Directive:
Put every line of the records below into a numbered list, skipping any blank lines. Leave the pictures out of your answer.

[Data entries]
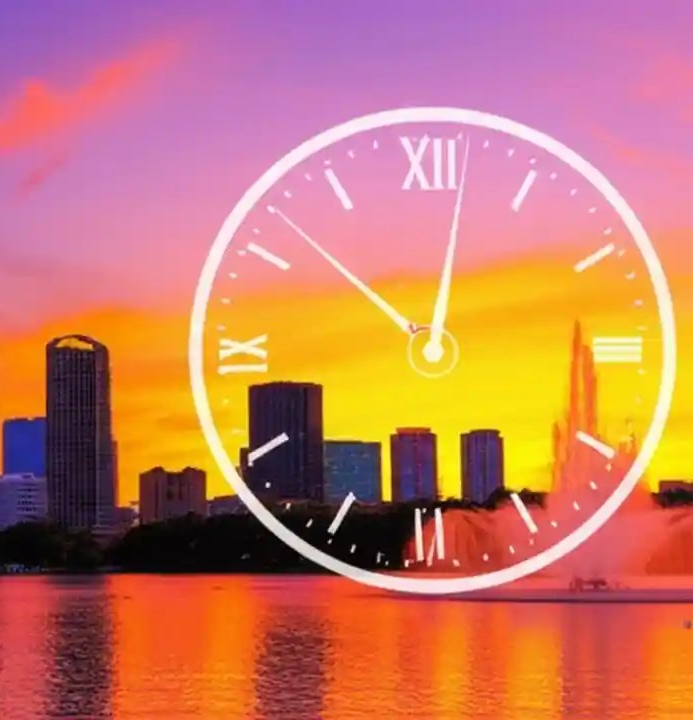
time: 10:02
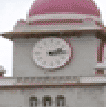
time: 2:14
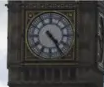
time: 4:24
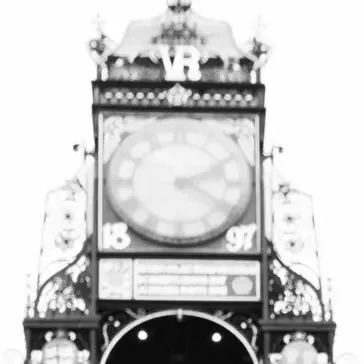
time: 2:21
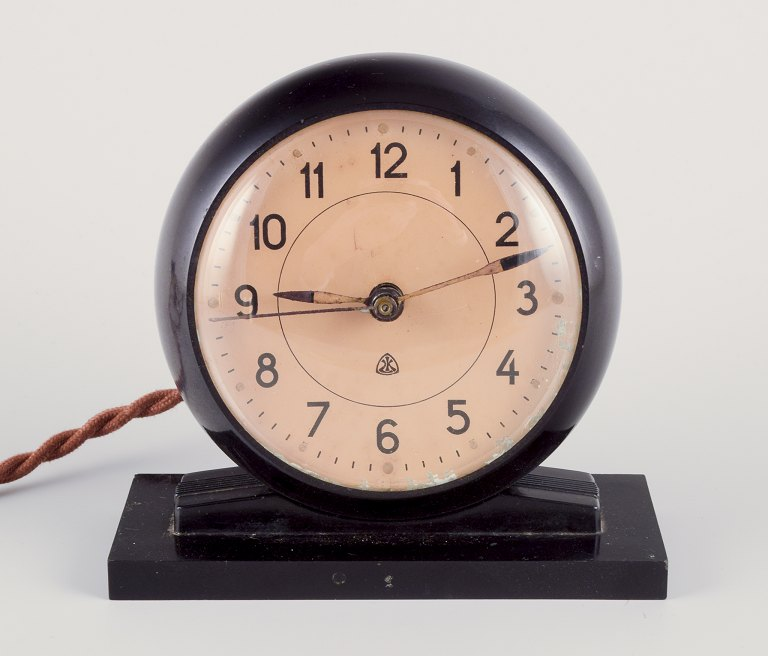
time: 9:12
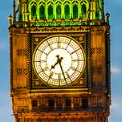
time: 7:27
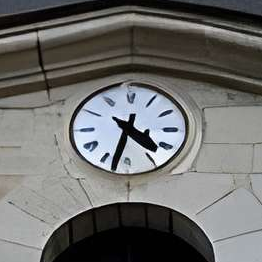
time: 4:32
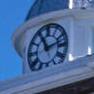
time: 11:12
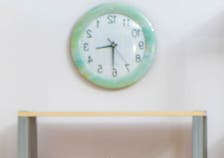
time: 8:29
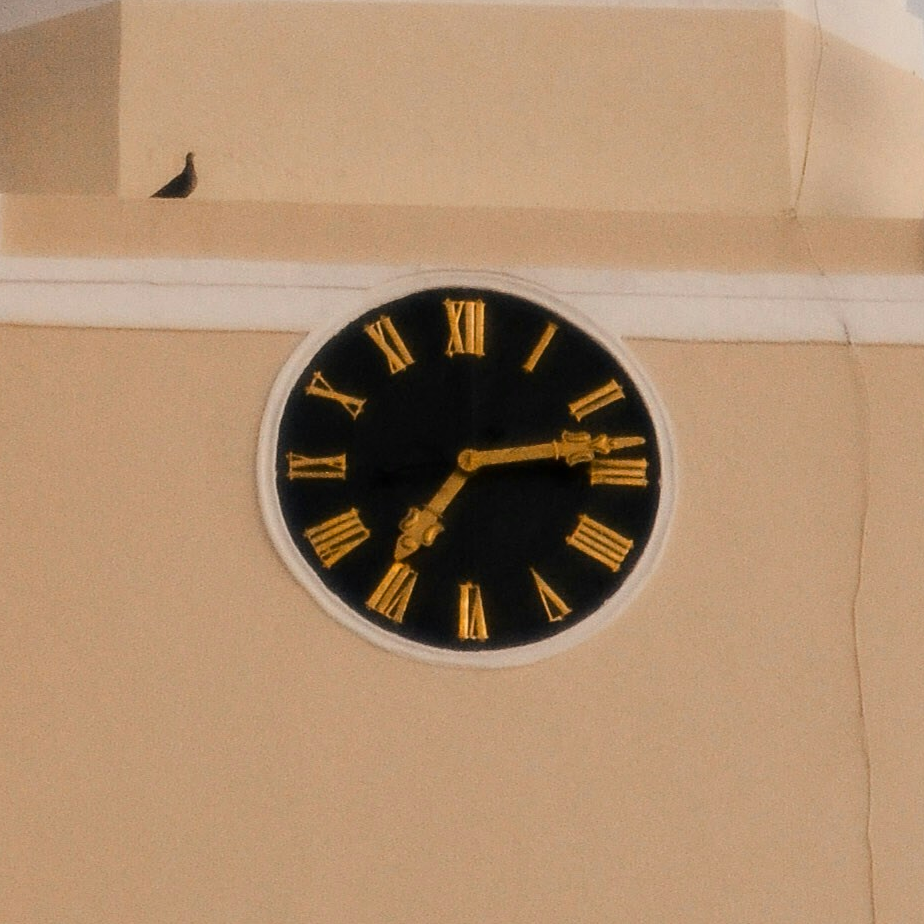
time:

Correct response:
1. time: 10:02
2. time: 2:14
3. time: 4:24
4. time: 2:21
5. time: 9:12
6. time: 7:27
7. time: 4:32
8. time: 11:12
9. time: 8:29
10. time:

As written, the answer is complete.